Amorphous graphite is used in the refractories industry to manufacture crucibles, ladles, molds, nozzles and troughs that can withstand very high temperatures, particularly the casting of steel. Indeed, the electrodes used in many electrical metallurgical furnaces, including the electric arc furnaces used in steel processing, are manufactured from graphite. Furthermore, in the production of steel itself, graphite is used as a carbon raiser to strengthen steel. It’s also used in blast furnace linings for the production of iron because of its high thermal conductivity.
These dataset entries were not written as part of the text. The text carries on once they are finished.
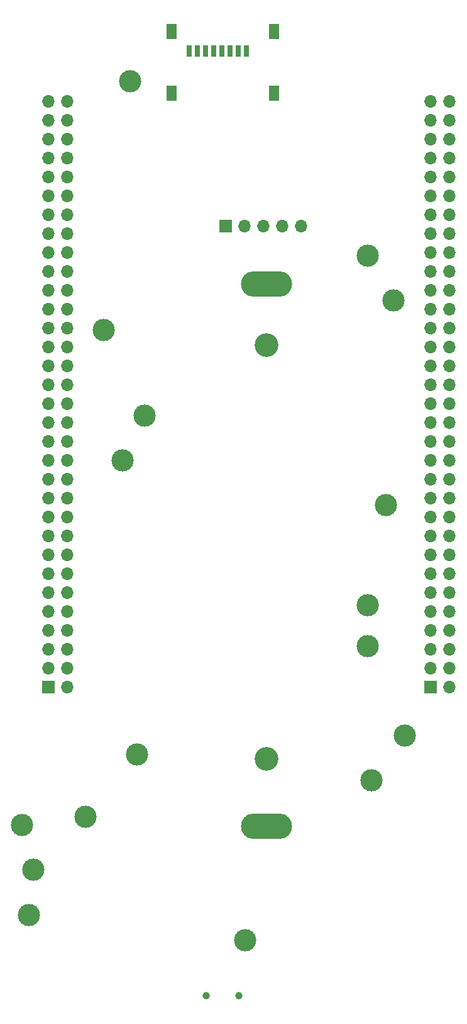
<source format=gbr>
%TF.GenerationSoftware,KiCad,Pcbnew,9.0.0*%
%TF.CreationDate,2025-03-31T13:57:26+02:00*%
%TF.ProjectId,HW_roggeluc_linortho,48575f72-6f67-4676-956c-75635f6c696e,rev?*%
%TF.SameCoordinates,Original*%
%TF.FileFunction,Soldermask,Bot*%
%TF.FilePolarity,Negative*%
%FSLAX46Y46*%
G04 Gerber Fmt 4.6, Leading zero omitted, Abs format (unit mm)*
G04 Created by KiCad (PCBNEW 9.0.0) date 2025-03-31 13:57:26*
%MOMM*%
%LPD*%
G01*
G04 APERTURE LIST*
%ADD10C,3.000000*%
%ADD11R,0.800000X1.500000*%
%ADD12R,1.450000X2.000000*%
%ADD13C,1.000000*%
%ADD14R,1.700000X1.700000*%
%ADD15O,1.700000X1.700000*%
%ADD16O,6.880000X3.440000*%
%ADD17C,3.200000*%
G04 APERTURE END LIST*
D10*
%TO.C,TP20*%
X90000000Y-132500000D03*
%TD*%
D11*
%TO.C,J1*%
X73200000Y-34450000D03*
X72100000Y-34450000D03*
X71000000Y-34450000D03*
X69900000Y-34450000D03*
X68800000Y-34450000D03*
X67700000Y-34450000D03*
X66600000Y-34450000D03*
X65500000Y-34450000D03*
D12*
X76875000Y-31850000D03*
X76875000Y-40150000D03*
X63125000Y-31850000D03*
X63125000Y-40150000D03*
%TD*%
D10*
%TO.C,TP19*%
X43000000Y-138500000D03*
%TD*%
%TO.C,TP18*%
X94500000Y-126500000D03*
%TD*%
%TO.C,TP17*%
X73000000Y-154000000D03*
%TD*%
%TO.C,TP16*%
X58500000Y-129000000D03*
%TD*%
%TO.C,TP14*%
X44500000Y-144500000D03*
%TD*%
%TO.C,TP7*%
X92000000Y-95500000D03*
%TD*%
%TO.C,TP13*%
X89500000Y-114500000D03*
%TD*%
%TO.C,TP12*%
X89500000Y-109000000D03*
%TD*%
%TO.C,TP1*%
X57500000Y-38500000D03*
%TD*%
%TO.C,TP6*%
X56500000Y-89500000D03*
%TD*%
%TO.C,TP9*%
X59500000Y-83500000D03*
%TD*%
%TO.C,TP10*%
X54000000Y-72000000D03*
%TD*%
D13*
%TO.C,J2*%
X67800000Y-161500000D03*
X72200000Y-161500000D03*
%TD*%
D10*
%TO.C,TP2*%
X43922370Y-150667723D03*
%TD*%
D14*
%TO.C,P3*%
X98000000Y-119943750D03*
D15*
X100540000Y-119943750D03*
X98000000Y-117403750D03*
X100540000Y-117403750D03*
X98000000Y-114863750D03*
X100540000Y-114863750D03*
X98000000Y-112323750D03*
X100540000Y-112323750D03*
X98000000Y-109783750D03*
X100540000Y-109783750D03*
X98000000Y-107243750D03*
X100540000Y-107243750D03*
X98000000Y-104703750D03*
X100540000Y-104703750D03*
X98000000Y-102163750D03*
X100540000Y-102163750D03*
X98000000Y-99623750D03*
X100540000Y-99623750D03*
X98000000Y-97083750D03*
X100540000Y-97083750D03*
X98000000Y-94543750D03*
X100540000Y-94543750D03*
X98000000Y-92003750D03*
X100540000Y-92003750D03*
X98000000Y-89463750D03*
X100540000Y-89463750D03*
X98000000Y-86923750D03*
X100540000Y-86923750D03*
X98000000Y-84383750D03*
X100540000Y-84383750D03*
X98000000Y-81843750D03*
X100540000Y-81843750D03*
X98000000Y-79303750D03*
X100540000Y-79303750D03*
X98000000Y-76763750D03*
X100540000Y-76763750D03*
X98000000Y-74223750D03*
X100540000Y-74223750D03*
X98000000Y-71683750D03*
X100540000Y-71683750D03*
X98000000Y-69143750D03*
X100540000Y-69143750D03*
X98000000Y-66603750D03*
X100540000Y-66603750D03*
X98000000Y-64063750D03*
X100540000Y-64063750D03*
X98000000Y-61523750D03*
X100540000Y-61523750D03*
X98000000Y-58983750D03*
X100540000Y-58983750D03*
X98000000Y-56443750D03*
X100540000Y-56443750D03*
X98000000Y-53903750D03*
X100540000Y-53903750D03*
X98000000Y-51363750D03*
X100540000Y-51363750D03*
X98000000Y-48823750D03*
X100540000Y-48823750D03*
X98000000Y-46283750D03*
X100540000Y-46283750D03*
X98000000Y-43743750D03*
X100540000Y-43743750D03*
X98000000Y-41203750D03*
X100540000Y-41203750D03*
%TD*%
D10*
%TO.C,TP11*%
X89500000Y-62000000D03*
%TD*%
%TO.C,TP4*%
X51500000Y-137443750D03*
%TD*%
%TO.C,TP8*%
X93000000Y-68000000D03*
%TD*%
D14*
%TO.C,P4*%
X46500000Y-119983750D03*
D15*
X49040000Y-119983750D03*
X46500000Y-117443750D03*
X49040000Y-117443750D03*
X46500000Y-114903750D03*
X49040000Y-114903750D03*
X46500000Y-112363750D03*
X49040000Y-112363750D03*
X46500000Y-109823750D03*
X49040000Y-109823750D03*
X46500000Y-107283750D03*
X49040000Y-107283750D03*
X46500000Y-104743750D03*
X49040000Y-104743750D03*
X46500000Y-102203750D03*
X49040000Y-102203750D03*
X46500000Y-99663750D03*
X49040000Y-99663750D03*
X46500000Y-97123750D03*
X49040000Y-97123750D03*
X46500000Y-94583750D03*
X49040000Y-94583750D03*
X46500000Y-92043750D03*
X49040000Y-92043750D03*
X46500000Y-89503750D03*
X49040000Y-89503750D03*
X46500000Y-86963750D03*
X49040000Y-86963750D03*
X46500000Y-84423750D03*
X49040000Y-84423750D03*
X46500000Y-81883750D03*
X49040000Y-81883750D03*
X46500000Y-79343750D03*
X49040000Y-79343750D03*
X46500000Y-76803750D03*
X49040000Y-76803750D03*
X46500000Y-74263750D03*
X49040000Y-74263750D03*
X46500000Y-71723750D03*
X49040000Y-71723750D03*
X46500000Y-69183750D03*
X49040000Y-69183750D03*
X46500000Y-66643750D03*
X49040000Y-66643750D03*
X46500000Y-64103750D03*
X49040000Y-64103750D03*
X46500000Y-61563750D03*
X49040000Y-61563750D03*
X46500000Y-59023750D03*
X49040000Y-59023750D03*
X46500000Y-56483750D03*
X49040000Y-56483750D03*
X46500000Y-53943750D03*
X49040000Y-53943750D03*
X46500000Y-51403750D03*
X49040000Y-51403750D03*
X46500000Y-48863750D03*
X49040000Y-48863750D03*
X46500000Y-46323750D03*
X49040000Y-46323750D03*
X46500000Y-43783750D03*
X49040000Y-43783750D03*
X46500000Y-41243750D03*
X49040000Y-41243750D03*
%TD*%
D16*
%TO.C,BT1*%
X75875416Y-65758210D03*
X75875416Y-138658210D03*
D17*
X75875416Y-74038210D03*
X75875416Y-129648210D03*
%TD*%
D14*
%TO.C,Y4*%
X70380000Y-58000000D03*
D15*
X72920000Y-58000000D03*
X75460000Y-58000000D03*
X78000000Y-58000000D03*
X80540000Y-58000000D03*
%TD*%
M02*

</source>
Aside from the refractories industry, amorphous graphite is also used in brake linings, gaskets and clutch materials. Additionally, amorphous graphite is used in foundry facing mold wash, where it helps ease the separation of casted objects from molds. Finally, low-quality amorphous graphite, mostly from China, is used to make pencil lead.

Vein graphite

Vein graphite, also referred to as lump graphite, is believed to have hydrothermal origins and occurs in fissures or fractures, appearing as massive platy intergrowths of fibrous or needle-like crystalline aggregates. Vein graphite is believed to originate from crude oil deposits that through time, temperature and pressure were converted to graphite. Riddle said that the veins “are extremely small and range between 5 and 10 centimeters wide;” generally they have a purity level of 70 to 99+.

Graphite in this form is found all over the world, but is only currently mined in Sri Lanka.